_Exercise description_: From the records below, determine the number of lines containing "Sannalu". Output that number alone.

_Records for the exercise_:
------------------------------
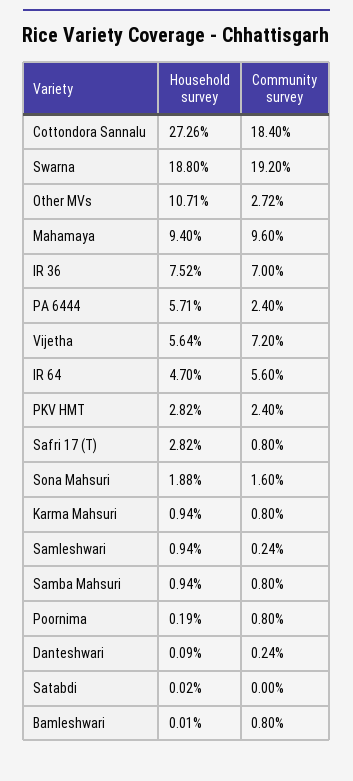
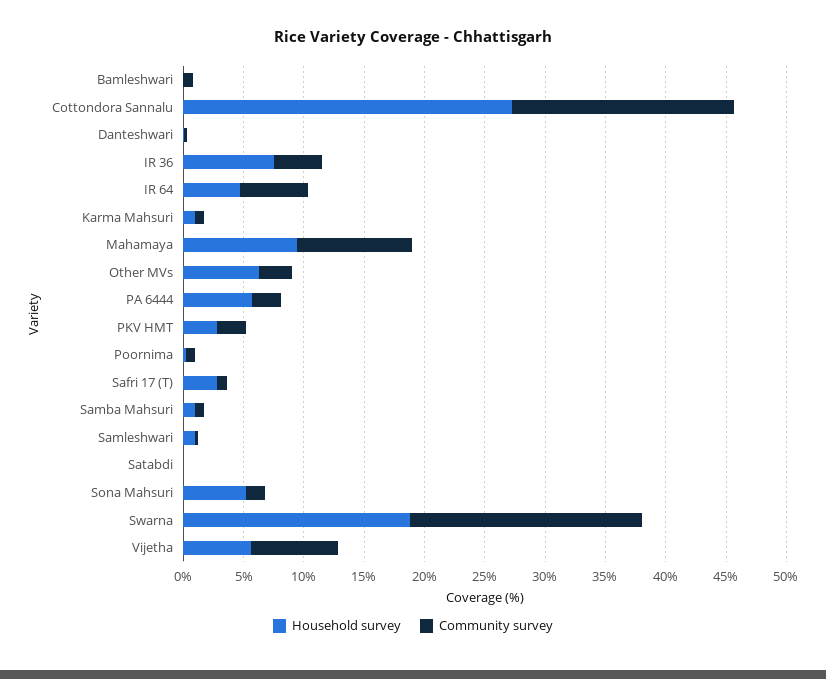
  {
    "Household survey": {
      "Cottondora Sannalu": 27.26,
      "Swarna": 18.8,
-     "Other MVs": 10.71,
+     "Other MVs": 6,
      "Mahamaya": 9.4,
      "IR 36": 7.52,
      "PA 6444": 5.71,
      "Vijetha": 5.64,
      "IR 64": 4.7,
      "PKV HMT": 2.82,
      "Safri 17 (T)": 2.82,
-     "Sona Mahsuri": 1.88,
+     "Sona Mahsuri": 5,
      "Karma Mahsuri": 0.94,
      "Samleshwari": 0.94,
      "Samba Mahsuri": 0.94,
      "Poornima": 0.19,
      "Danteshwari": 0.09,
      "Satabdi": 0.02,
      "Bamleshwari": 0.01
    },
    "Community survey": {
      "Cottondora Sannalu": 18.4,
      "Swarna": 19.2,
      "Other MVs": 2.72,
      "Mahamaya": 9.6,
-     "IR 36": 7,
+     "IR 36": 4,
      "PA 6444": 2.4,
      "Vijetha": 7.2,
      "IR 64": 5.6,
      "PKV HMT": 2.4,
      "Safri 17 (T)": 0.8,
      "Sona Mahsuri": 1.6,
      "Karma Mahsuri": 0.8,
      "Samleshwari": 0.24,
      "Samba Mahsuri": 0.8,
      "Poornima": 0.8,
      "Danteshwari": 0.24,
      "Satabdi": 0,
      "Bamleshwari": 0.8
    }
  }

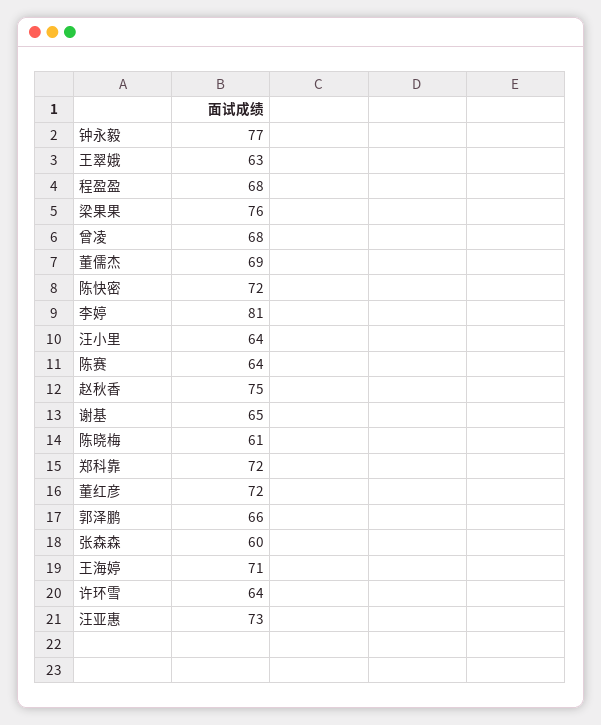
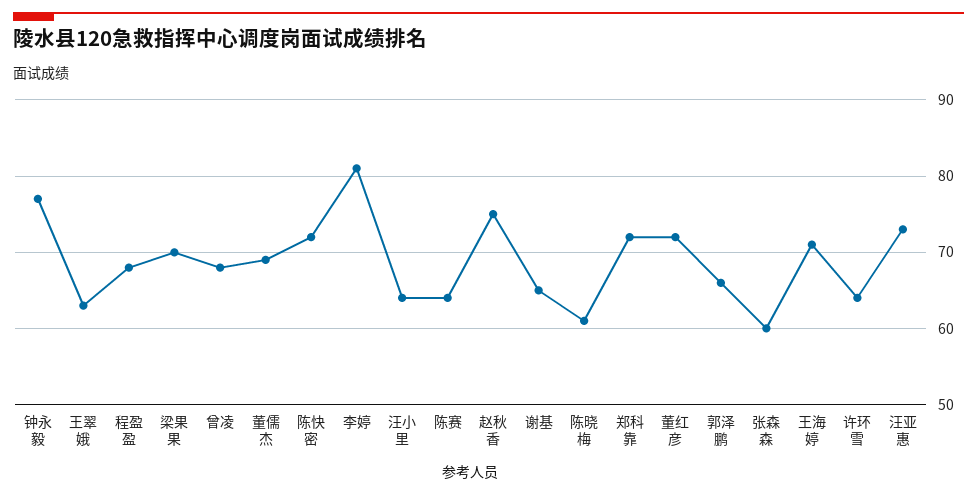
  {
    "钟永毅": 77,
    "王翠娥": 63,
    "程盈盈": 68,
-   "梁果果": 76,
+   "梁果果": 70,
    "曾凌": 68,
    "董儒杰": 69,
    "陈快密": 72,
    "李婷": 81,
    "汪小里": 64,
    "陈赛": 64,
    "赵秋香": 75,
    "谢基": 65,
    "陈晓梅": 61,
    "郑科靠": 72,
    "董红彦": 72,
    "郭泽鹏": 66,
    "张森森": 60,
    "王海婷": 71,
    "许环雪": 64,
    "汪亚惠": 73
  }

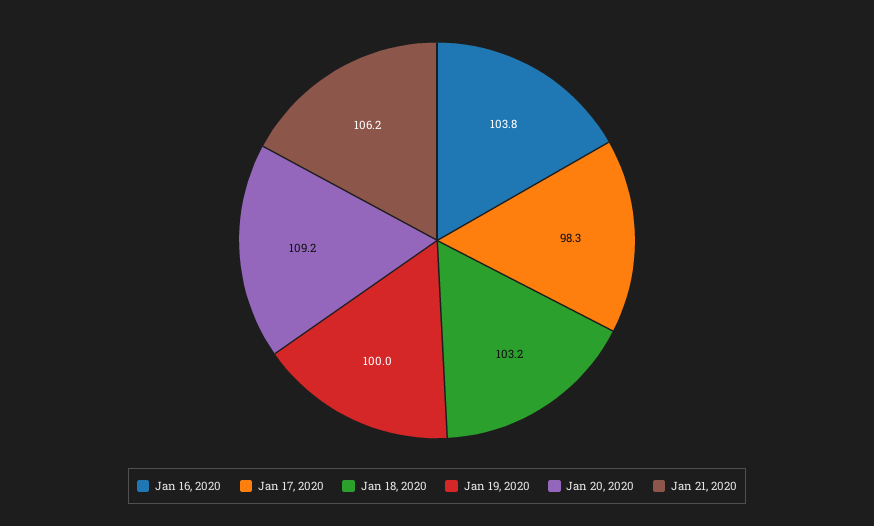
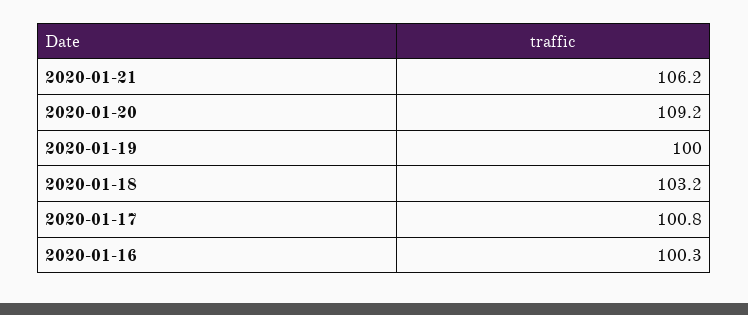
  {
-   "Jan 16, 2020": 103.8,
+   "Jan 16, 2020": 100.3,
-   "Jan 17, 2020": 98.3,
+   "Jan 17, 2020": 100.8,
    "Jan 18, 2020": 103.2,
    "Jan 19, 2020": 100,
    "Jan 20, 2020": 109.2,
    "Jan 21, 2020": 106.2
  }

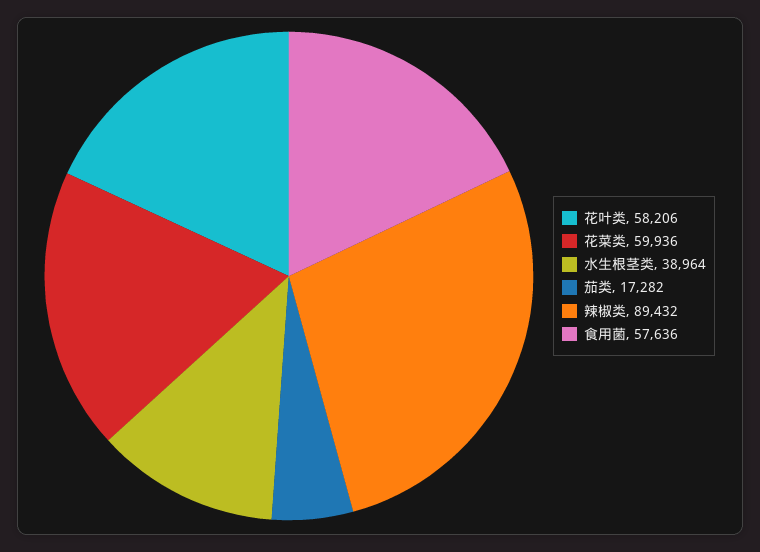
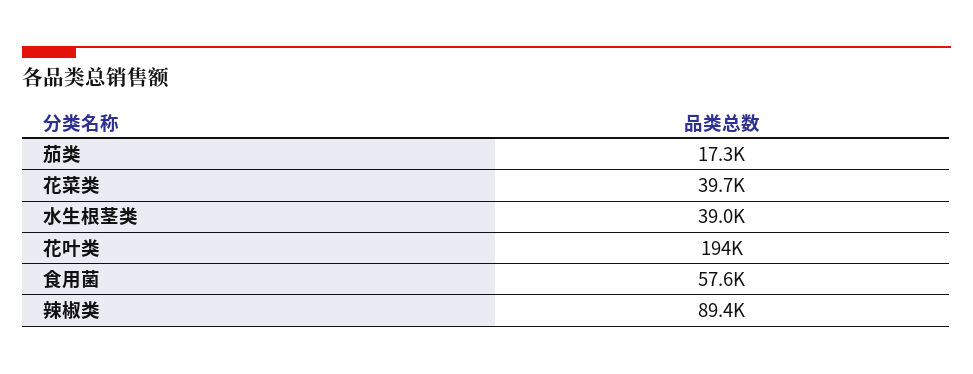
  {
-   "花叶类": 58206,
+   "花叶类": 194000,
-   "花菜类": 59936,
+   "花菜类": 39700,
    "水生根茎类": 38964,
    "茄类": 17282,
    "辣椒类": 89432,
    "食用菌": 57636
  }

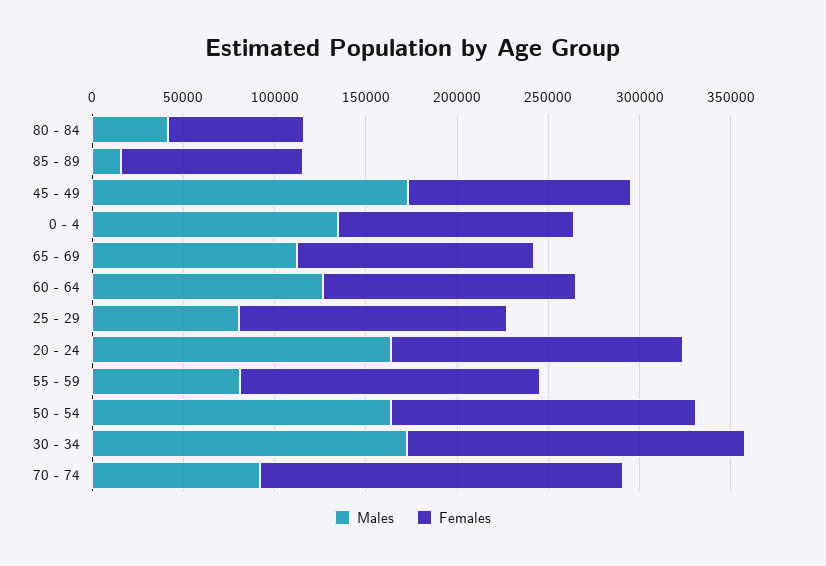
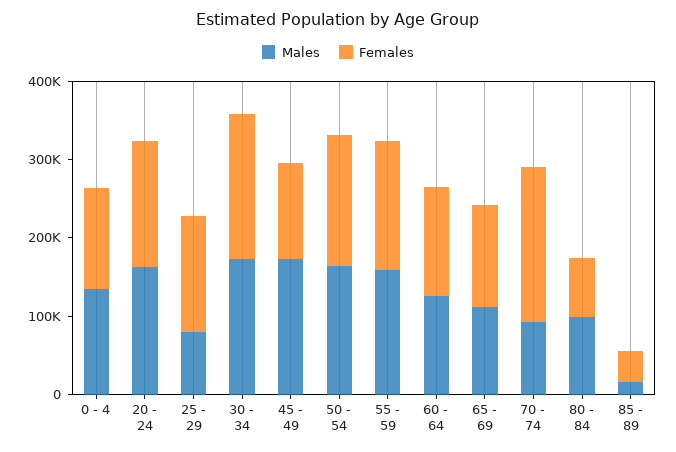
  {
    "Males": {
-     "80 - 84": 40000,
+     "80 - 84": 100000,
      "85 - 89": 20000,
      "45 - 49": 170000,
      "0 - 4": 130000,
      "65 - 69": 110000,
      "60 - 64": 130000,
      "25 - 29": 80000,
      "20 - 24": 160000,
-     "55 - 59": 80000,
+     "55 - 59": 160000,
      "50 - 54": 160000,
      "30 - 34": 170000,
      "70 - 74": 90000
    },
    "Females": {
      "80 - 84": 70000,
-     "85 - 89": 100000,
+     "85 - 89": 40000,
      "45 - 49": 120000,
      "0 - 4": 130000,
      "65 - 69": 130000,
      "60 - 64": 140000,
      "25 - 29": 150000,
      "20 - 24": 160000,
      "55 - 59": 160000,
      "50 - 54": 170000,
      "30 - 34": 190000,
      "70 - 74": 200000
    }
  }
------------------------------
_Output for this task_: 2